Dat er buiten de hiervoor bedoelde stukken nog (relevante) notulen zijn is – zonder nadere toelichting, die ontbreekt – niet aannemelijk geworden. De incidentele vordering is derhalve voor het overige onvoldoende bepaald en op grond van art. 843a Rv niet toewijsbaar.
2.7.
Het hof zal het Maagdenhuis bevelen overeenkomstig het bepaalde in art. 22 Rv de notulen van 10 maart 1981, 22 februari 1983, 22 maart 1983 en 20 april 1983 (met bijlage) bij akte, zonder nadere toelichting, over te leggen. Met dat doel zal de zaak naar de rol worden verwezen van 13 augustus 2019. Vervolgens krijgt het Bisdom de gelegenheid op de rol van vier weken later een akte uitlaten te nemen. Nadat de akte uitlaten is genomen, krijgt het Maagdenhuis de gelegenheid op de rol van weer vier weken later bij akte (uitsluitend) daarop te reageren.
2.8.
Gezien hetgeen hiervoor is overwogen, heeft het Maagdenhuis ten aanzien van de notulen van de vergaderingen van 10 maart 1981, 22 maart 1983 en 20 april 1983 geen belang meer bij een beslissing op haar vordering ex art. 843a Rv.
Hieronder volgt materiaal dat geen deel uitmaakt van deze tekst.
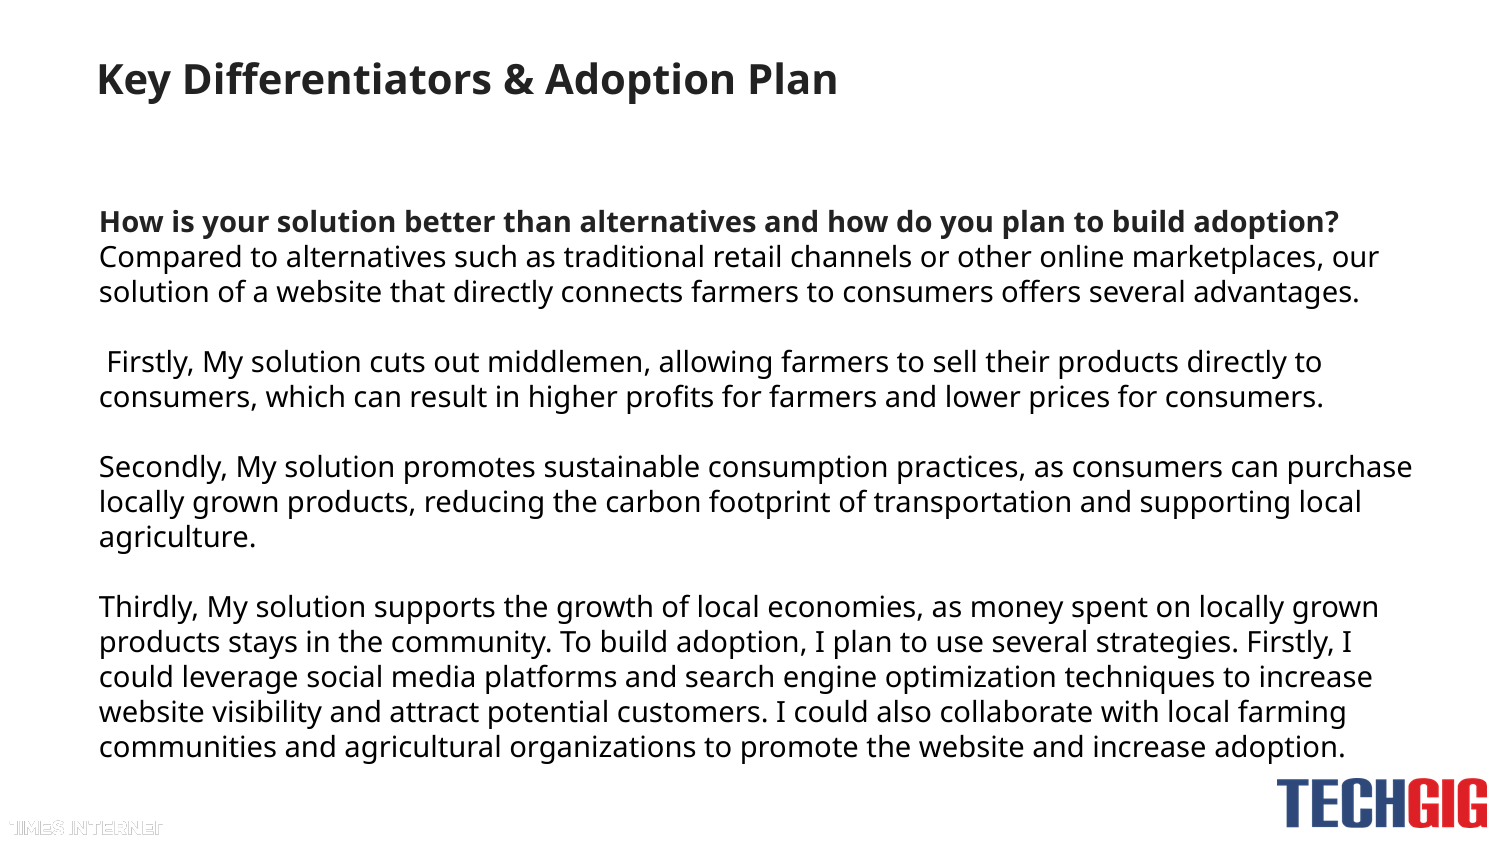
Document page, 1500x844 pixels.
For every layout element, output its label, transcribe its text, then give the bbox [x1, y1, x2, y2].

picture [8, 818, 164, 837]
text_box How is your solution better than alternatives and how do you plan to build adoption? Compared to alternatives such as traditional retail channels or other online marketplaces, our solution of a website that directly connects farmers to consumers offers several advantages. Firstly, My solution cuts out middlemen, allowing farmers to sell their products directly to consumers, which can result in higher profits for farmers and lower prices for consumers. Secondly, My solution promotes sustainable consumption practices, as consumers can purchase locally grown products, reducing the carbon footprint of transportation and supporting local agriculture. Thirdly, My solution supports the growth of local economies, as money spent on locally grown products stays in the community. To build adoption, I plan to use several strategies. Firstly, I could leverage social media platforms and search engine optimization techniques to increase website visibility and attract potential customers. I could also collaborate with local farming communities and agricultural organizations to promote the website and increase adoption. [84, 188, 1436, 749]
title Key Differentiators & Adoption Plan [81, 37, 1440, 133]
picture [1277, 777, 1488, 828]
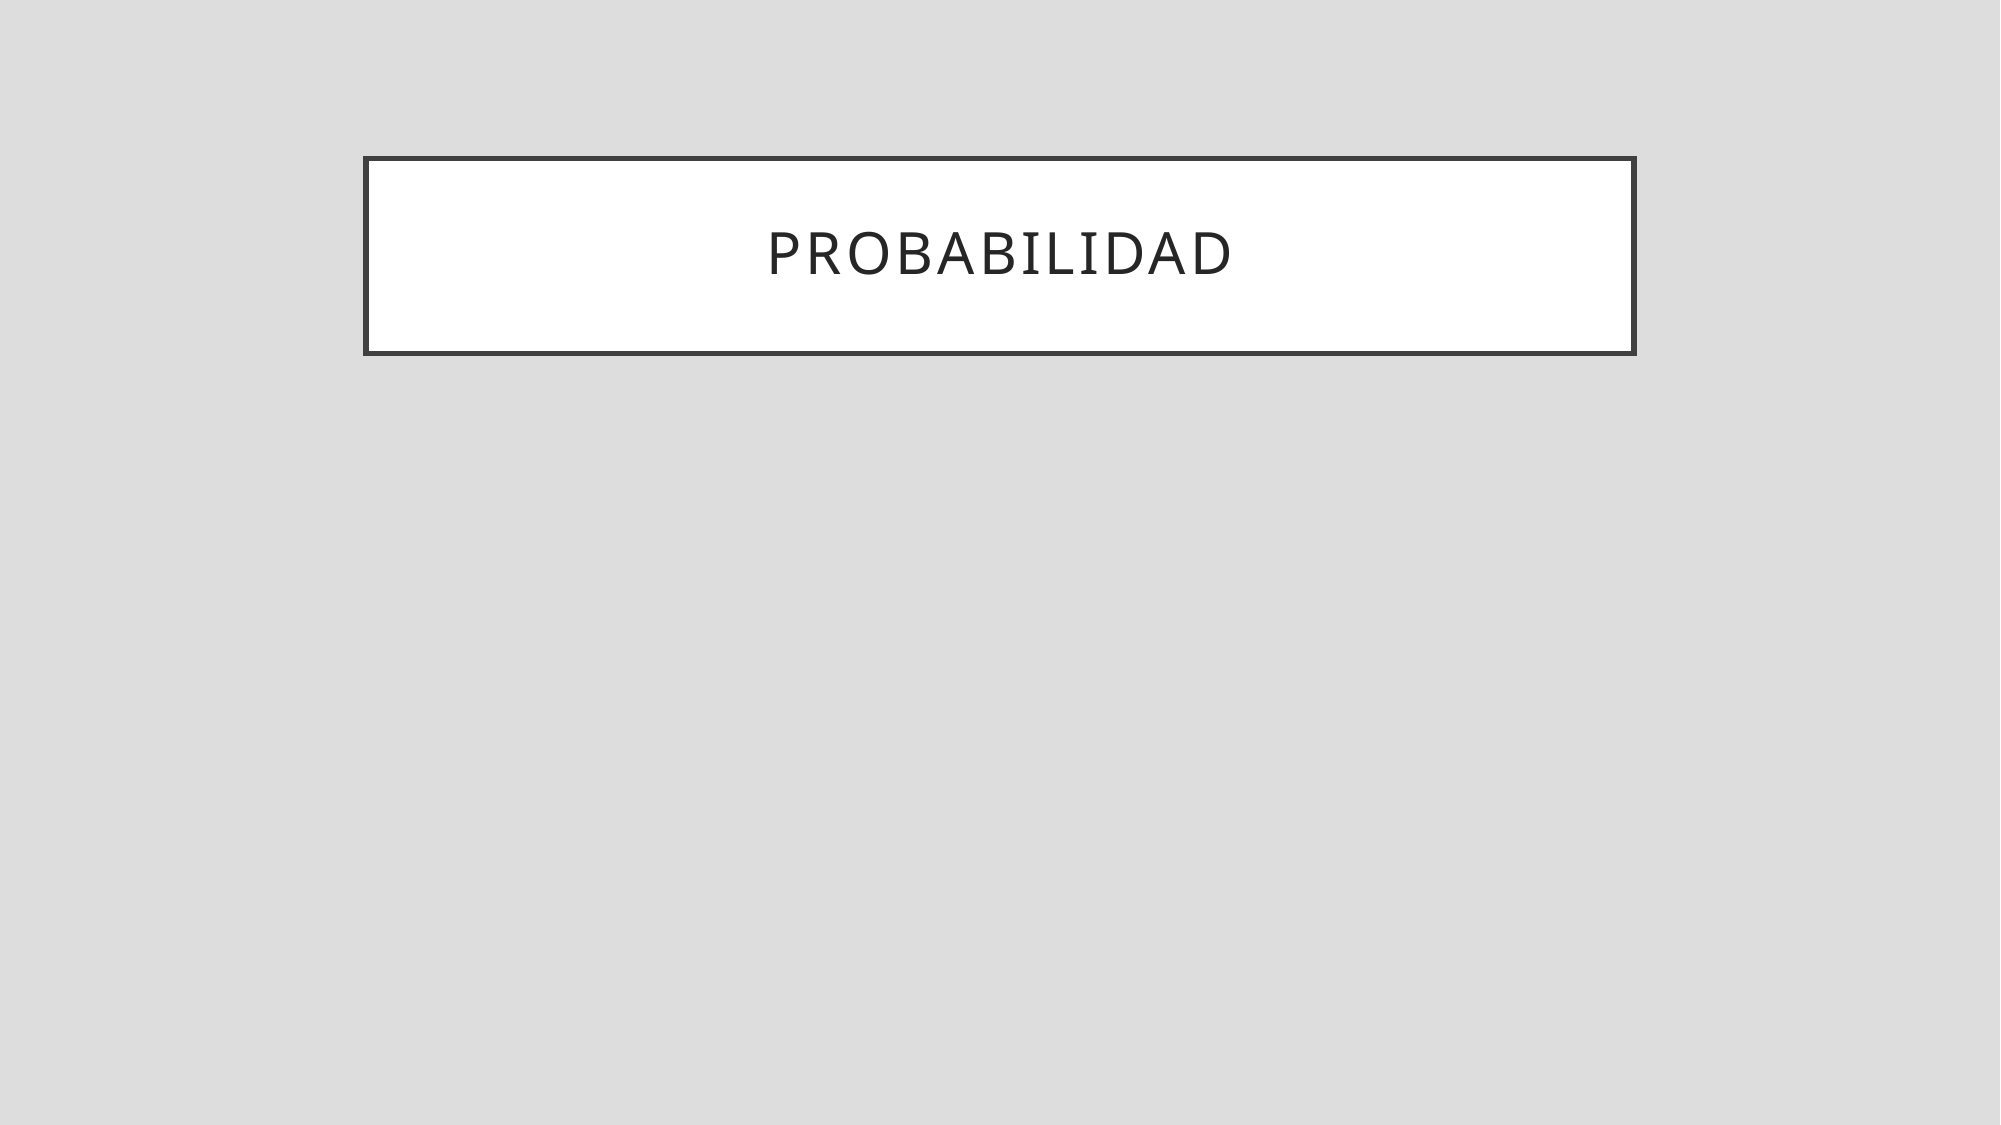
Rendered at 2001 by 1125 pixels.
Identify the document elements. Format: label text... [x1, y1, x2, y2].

title PROBAbilidad [363, 156, 1637, 356]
Voor het overige wordt die vordering op inhoudelijke gronden afgewezen.
2.9.
Het hof ziet aanleiding de kosten van het incident te compenseren op de wijze als in de beslissing vermeld.
2.10.
Iedere verdere beslissing zal worden aangehouden.

3.Beslissing

Het hof:
beveelt het Maagdenhuis de notulen van zijn vergaderingen van 10 maart 1981, 22 februari 1983, 22 maart 1983 en 20 april 1983 (met bijlage) – zonder nadere toelichting – bij akte in het geding te brengen en verwijst de zaak daartoe naar de rol van 13 augustus 2019, waarna het verdere procesverloop in incident zal zijn zoals hiervoor onder 2.7 vermeld;
compenseert de kosten van het incident, in die zin dat iedere partij de eigen kosten draagt;
wijst het meer of anders in incident gevorderde af;
houdt iedere verdere beslissing aan.
Dit arrest is gewezen door mr. M.M. Korsten-Krijnen, mr. E.E. van Tuyll van Serooskerken - Röell en mr. A.W.H. Vink en door de rolraadsheer in het openbaar uitgesproken op 16 juli 2019.